Caso Nuvoli/Ass.Coscioni: “Melazzini & Co. i veri “strumentalizzatori””

Dichiarazione di Maria Isabella Puggioni, Paolo Ruggiu (Associazione Coscioni Sassari) e Rocco Berardo (vice segretario Associazione Coscioni)

Dunque ci sono due dottori Melazzini. Uno che, davanti alla stampa locale, su precisa domanda, dichiara: ”mi ha detto che vuole morire”. L’altro, il clone, che, fuori della Sardegna insinua il contrario, piegando la volontà di un infelice malato alla convergenza con le sue opinioni.

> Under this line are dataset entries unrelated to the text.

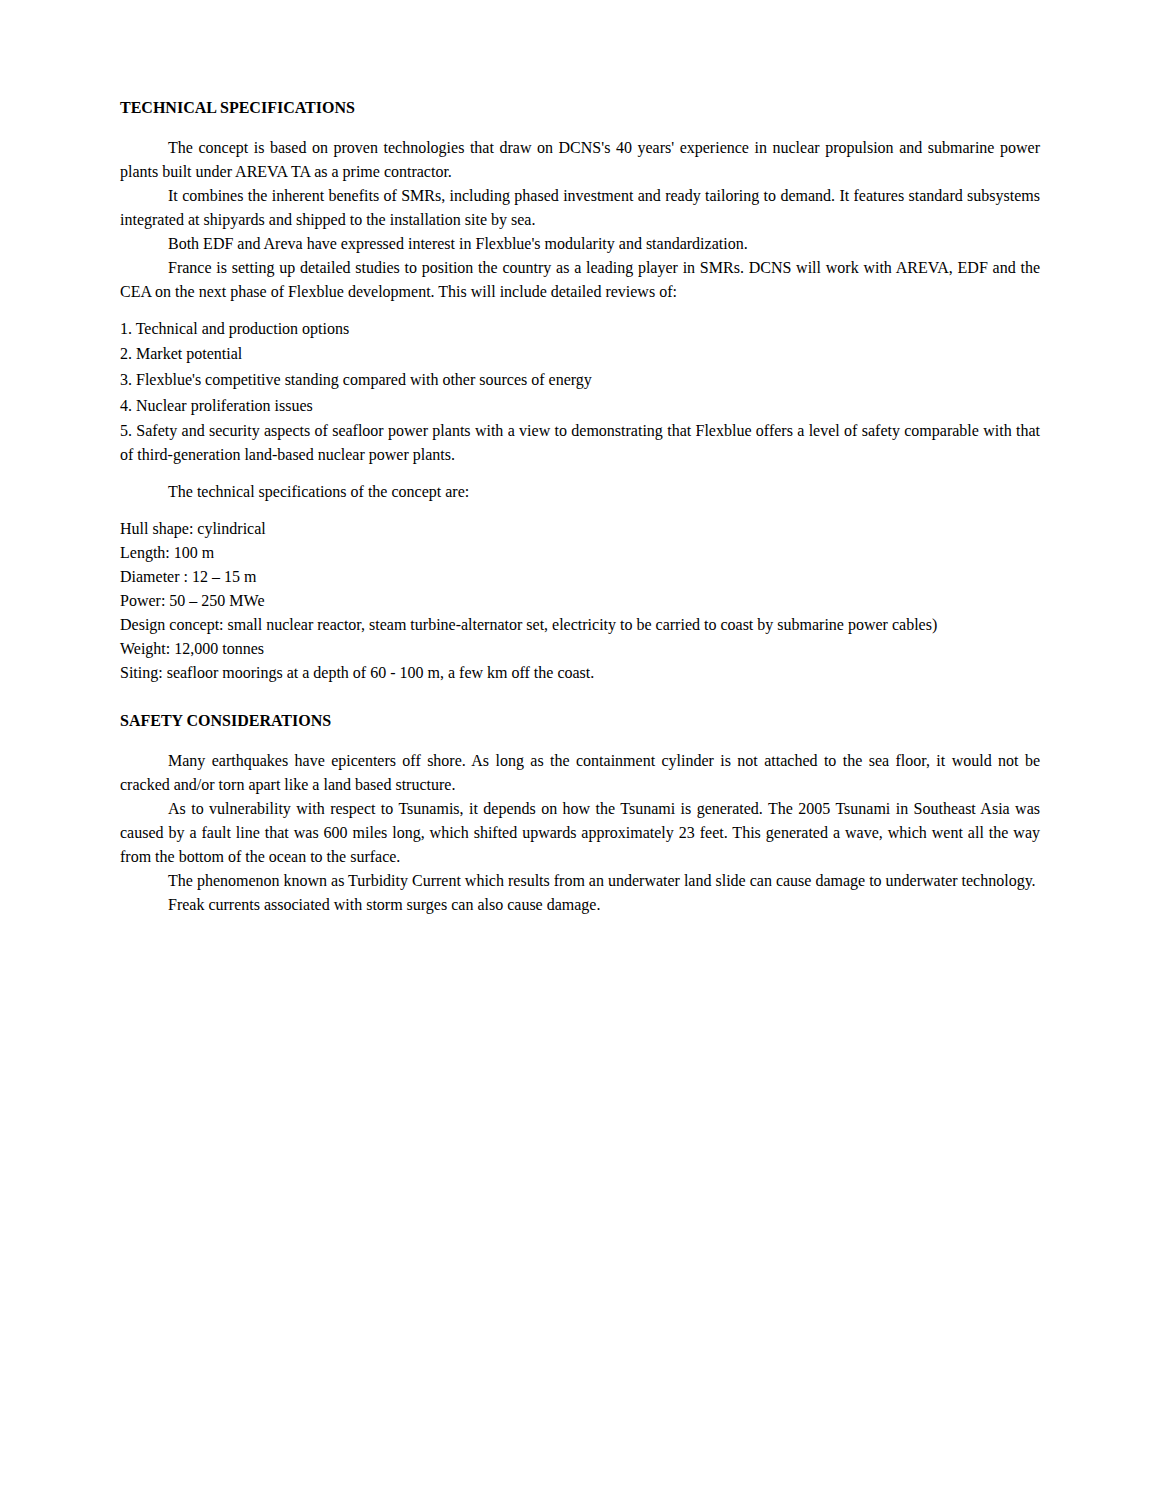TECHNICAL SPECIFICATIONS
The concept is based on proven technologies that draw on DCNS's 40 years' experience in nuclear propulsion and submarine power plants built under AREVA TA as a prime contractor.
It combines the inherent benefits of SMRs, including phased investment and ready tailoring to demand. It features standard subsystems integrated at shipyards and shipped to the installation site by sea.
Both EDF and Areva have expressed interest in Flexblue's modularity and standardization.
France is setting up detailed studies to position the country as a leading player in SMRs. DCNS will work with AREVA, EDF and the CEA on the next phase of Flexblue development. This will include detailed reviews of:
1. Technical and production options
2. Market potential
3. Flexblue's competitive standing compared with other sources of energy
4. Nuclear proliferation issues
5. Safety and security aspects of seafloor power plants with a view to demonstrating that Flexblue offers a level of safety comparable with that of third-generation land-based nuclear power plants.
The technical specifications of the concept are:
Hull shape: cylindrical
Length: 100 m
Diameter : 12 – 15 m
Power: 50 – 250 MWe
Design concept: small nuclear reactor, steam turbine-alternator set, electricity to be carried to coast by submarine power cables)
Weight: 12,000 tonnes
Siting: seafloor moorings at a depth of 60 - 100 m, a few km off the coast.
SAFETY CONSIDERATIONS
Many earthquakes have epicenters off shore. As long as the containment cylinder is not attached to the sea floor, it would not be cracked and/or torn apart like a land based structure.
As to vulnerability with respect to Tsunamis, it depends on how the Tsunami is generated. The 2005 Tsunami in Southeast Asia was caused by a fault line that was 600 miles long, which shifted upwards approximately 23 feet. This generated a wave, which went all the way from the bottom of the ocean to the surface.
The phenomenon known as Turbidity Current which results from an underwater land slide can cause damage to underwater technology.
Freak currents associated with storm surges can also cause damage.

Allora chi strumentalizza chi?

Solo ora tutti, visitatori dell’ultima ora, medici affezionati, vescovi troppo impegnati per visitarlo fino a che non si va sulla stampa, si accorgono che l’ambiente della rianimazione non è adatto ad un paziente come Giovanni Nuvoli, e che meglio sarebbe per lui stare a casa col conforto della moglie?

Non solo ma vanno suggerendo che se si trova nel reparto rianimazione sarebbe colpa di una moglie troppo esigente, che rifiutava l’infermiera che lo lasciava sporco dalle tre di notte alle otto di mattina o che voleva infilargli nei polmoni una cannula troppo lunga o l’aiuto di un laureato in scienze politiche venuto a sostituire l’infermiere mancante.

Sin dall’inizio abbiamo chiesto per Giovanni Nuvoli

1) che fosse rispettata la sua volontà come persona, come cittadino in grado di intendere e di volere
2) un’assistenza, che gli consentisse di vivere al meglio la sua terribile tortura.

Ci siamo impegnati da subito contro l’ottusità di coloro che hanno voluto tenerlo per un anno in terapia intensiva, isolato e solo con i suoi pensieri per ventitré ore al giorno.

Ci siamo impegnati contro l’ottusità di coloro che, ora parlano di qualità della vita, di amore per quello che chiamano il “caro Giovanni” e all’inizio del 2005, hanno irriso alla possibilità dell’uso di una carrozzina, appositamente pensata e preparata per lui, suggerendo che la moglie voleva fare attività turistica.

Veramente basta con questa indegna strumentalizzazione, con questa passerella di personaggi arrivati all’ultima ora per usare la luce dei riflettori, accesi non per loro, ma perché la voce di Giovanni Nuvoli e di sua moglie soffocata dall’ipocrisia dei “buoni a buon mercato, potesse uscire dalla prigione in cui è recluso.

Quello che noi vogliamo – come Associazione Coscioni – con la moglie Maddalena, non è piegare Nuvoli alle nostre opinioni, ma che lui possa liberamente decidere della sua vita, delle cure che intende ricevere e non intende ricevere e che questo avvenga in condizioni di assoluta libertà e fuori dalle continue interrogazioni e pressioni di coloro che pensano solo a sé stessi, alla loro buona coscienza, dimenticandosi che su quel letto giace un uomo con i suoi inalienabili diritti.